Former Ecuadorean Presidential Candidate Nelson Zavala Receives Fine, Political Rights Suspension for Anti-Gay Remarks

Former Ecuadorean presidential candidate and evangelical pastor Nelson Zavala had his political rights suspended for a year and was fined more than $3,000 by an electoral court for making anti-gay remarks during his campaign, the BBC reports:

ZavalaAn electoral court sentenced him for saying gays were "immoral" and suffered from "severe deviation of conduct" during the February election campaign. Lawyers for Mr Zavala, an evangelical preacher who says he can "cure" gay people, said he would appeal.

The candidate came last out of eight candidates with 1.23% of the votes. President Rafael Correa was re-elected for a third term with nearly 60% of the vote.

The ruling bars Mr Zavala from standing as a candidate, affiliating himself or being involved with a political party or movement.

The BBC add:

Gays and lesbian activists applauded the decision, which was called a "milestone".

Mr Zavala's comments in February were denounced to the electoral authorities by a number of groups.

Judge Patricia Baca Mancheno found Mr Zavala violated the electoral code, which "forbids candidates of publicly expressing any thoughts that discriminate or affect other people's dignity or utilise symbols, expressions or allusions of a religious nature."


  1. Thomas says

    I’m sure this would result in a much more pleasant political atmosphere and help weed out the most extreme rhetoric. In that sense, I applaud a law like this.
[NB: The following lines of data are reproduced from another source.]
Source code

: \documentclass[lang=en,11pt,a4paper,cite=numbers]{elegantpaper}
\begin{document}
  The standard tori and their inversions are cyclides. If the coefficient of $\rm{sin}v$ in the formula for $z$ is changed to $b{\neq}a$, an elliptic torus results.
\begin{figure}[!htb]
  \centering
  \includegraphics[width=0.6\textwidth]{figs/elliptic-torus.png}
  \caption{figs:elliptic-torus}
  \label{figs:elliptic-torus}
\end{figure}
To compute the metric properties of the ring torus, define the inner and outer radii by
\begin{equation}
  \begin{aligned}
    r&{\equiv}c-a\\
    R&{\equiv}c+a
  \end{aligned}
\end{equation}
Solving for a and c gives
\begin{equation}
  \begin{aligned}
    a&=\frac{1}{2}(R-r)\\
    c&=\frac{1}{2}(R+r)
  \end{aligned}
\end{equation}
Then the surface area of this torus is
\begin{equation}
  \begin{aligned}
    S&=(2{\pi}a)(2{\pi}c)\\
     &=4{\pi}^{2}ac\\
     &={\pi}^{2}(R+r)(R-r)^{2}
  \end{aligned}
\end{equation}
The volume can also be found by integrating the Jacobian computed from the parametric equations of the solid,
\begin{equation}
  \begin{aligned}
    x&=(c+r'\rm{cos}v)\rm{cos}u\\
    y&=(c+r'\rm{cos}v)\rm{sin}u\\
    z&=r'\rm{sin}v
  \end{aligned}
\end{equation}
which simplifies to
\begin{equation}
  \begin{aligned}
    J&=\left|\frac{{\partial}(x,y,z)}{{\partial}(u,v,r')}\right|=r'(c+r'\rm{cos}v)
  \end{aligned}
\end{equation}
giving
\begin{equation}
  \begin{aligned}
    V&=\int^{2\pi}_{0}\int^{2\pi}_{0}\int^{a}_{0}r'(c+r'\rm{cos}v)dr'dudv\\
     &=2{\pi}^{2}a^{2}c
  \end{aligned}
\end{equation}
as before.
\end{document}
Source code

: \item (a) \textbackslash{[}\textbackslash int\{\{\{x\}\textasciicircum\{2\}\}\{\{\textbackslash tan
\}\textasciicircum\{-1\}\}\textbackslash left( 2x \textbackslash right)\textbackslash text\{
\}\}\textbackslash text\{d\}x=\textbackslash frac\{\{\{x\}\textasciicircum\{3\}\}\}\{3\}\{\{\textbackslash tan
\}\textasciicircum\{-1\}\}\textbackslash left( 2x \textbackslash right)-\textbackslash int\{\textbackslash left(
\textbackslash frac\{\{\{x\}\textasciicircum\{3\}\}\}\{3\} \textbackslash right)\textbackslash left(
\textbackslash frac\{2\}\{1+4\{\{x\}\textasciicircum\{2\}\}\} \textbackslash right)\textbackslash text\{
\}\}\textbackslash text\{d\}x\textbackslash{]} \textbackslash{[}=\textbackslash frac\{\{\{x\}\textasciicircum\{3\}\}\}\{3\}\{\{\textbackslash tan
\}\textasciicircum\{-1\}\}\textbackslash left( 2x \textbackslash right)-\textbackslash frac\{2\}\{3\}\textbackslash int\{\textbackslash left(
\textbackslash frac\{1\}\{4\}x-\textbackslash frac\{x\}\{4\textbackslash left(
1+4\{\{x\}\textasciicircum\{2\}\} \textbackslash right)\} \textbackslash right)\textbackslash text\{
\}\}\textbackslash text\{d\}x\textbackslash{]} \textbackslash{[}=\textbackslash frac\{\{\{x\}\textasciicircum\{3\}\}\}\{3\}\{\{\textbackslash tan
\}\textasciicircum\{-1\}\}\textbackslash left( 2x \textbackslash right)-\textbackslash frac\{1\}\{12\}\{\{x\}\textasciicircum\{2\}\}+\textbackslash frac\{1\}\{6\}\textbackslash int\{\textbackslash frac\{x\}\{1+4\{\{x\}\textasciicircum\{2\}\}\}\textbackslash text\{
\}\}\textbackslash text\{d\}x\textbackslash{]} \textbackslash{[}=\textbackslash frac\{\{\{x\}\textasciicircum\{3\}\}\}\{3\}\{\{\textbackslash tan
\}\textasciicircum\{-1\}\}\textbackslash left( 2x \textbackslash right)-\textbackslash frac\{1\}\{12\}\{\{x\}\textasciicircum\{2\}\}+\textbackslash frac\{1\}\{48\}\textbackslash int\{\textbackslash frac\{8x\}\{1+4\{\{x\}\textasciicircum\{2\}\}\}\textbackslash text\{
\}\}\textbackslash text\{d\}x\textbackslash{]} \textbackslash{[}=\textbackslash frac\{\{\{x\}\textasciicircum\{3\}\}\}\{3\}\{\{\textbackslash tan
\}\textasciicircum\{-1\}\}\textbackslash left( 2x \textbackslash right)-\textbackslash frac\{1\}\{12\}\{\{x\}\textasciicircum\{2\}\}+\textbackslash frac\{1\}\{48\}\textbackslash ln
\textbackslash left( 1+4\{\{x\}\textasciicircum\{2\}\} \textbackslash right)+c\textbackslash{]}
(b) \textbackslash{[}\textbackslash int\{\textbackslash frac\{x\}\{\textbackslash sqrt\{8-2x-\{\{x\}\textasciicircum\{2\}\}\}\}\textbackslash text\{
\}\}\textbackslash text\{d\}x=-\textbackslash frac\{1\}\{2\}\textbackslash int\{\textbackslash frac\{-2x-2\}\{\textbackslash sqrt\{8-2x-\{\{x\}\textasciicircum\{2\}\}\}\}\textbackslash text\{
    But I can’t help but think it goes too far. Way too far. Many political positions are inherently tied to morality and, by extension for many people, to religion. If your ideas suck and people don’t like your rhetoric, isn’t it enough to lose in the marketplace of ideas? The guy only got 1.23% of the vote. His ideas lost. But what if he had been the winner? The line between valid political speech and “hate speech” seems pretty fuzzy under this law.

  2. M_Lancaster says

    Then don’t move to Ecuador.

    This feels very rational and enlightened.

    Imagine Santorum with the same restrictions, it might have given him more time to address real issues and further demonstrate how little he knew.

  3. SayTheTruth says

    Good, a turn in the right direction.
    Tolerating intolerants is a way to degrade democracy; in countries where authoritarianism is historically very recent, hatred speech should not be taken lightly.
    You can say the same without pleading for the nullification of eradication of a minority group.

  4. Pete N SFO says

    I kinda like the idea… especially when running for office. That is different than shooting your mouth off on the couch. There ought to be a higher level of accountability w/ a national platform. I would welcome it.

  5. JJ says

    Religion has had a long run. Many eons–cruel and bloody ones–to show that it’s the source of morality. What it has shown, through torture, slavery, genocide, and countless other crimes against humanity, is that nothing could be further from the truth. Morality is not a fruit of religion, it’s a casualty, and humanity becomes moral in spite of religion, not because of it. The further above religion humanity rises, the more moral it becomes.

    Nothing unjust can come of this law, because no morally just ambition needs religion to make its case. Indeed religion _cannot_ underpin any moral position, because, even after many thousands of years, it still has no evidence and no facts to prove its claim that morality comes from devine revelation.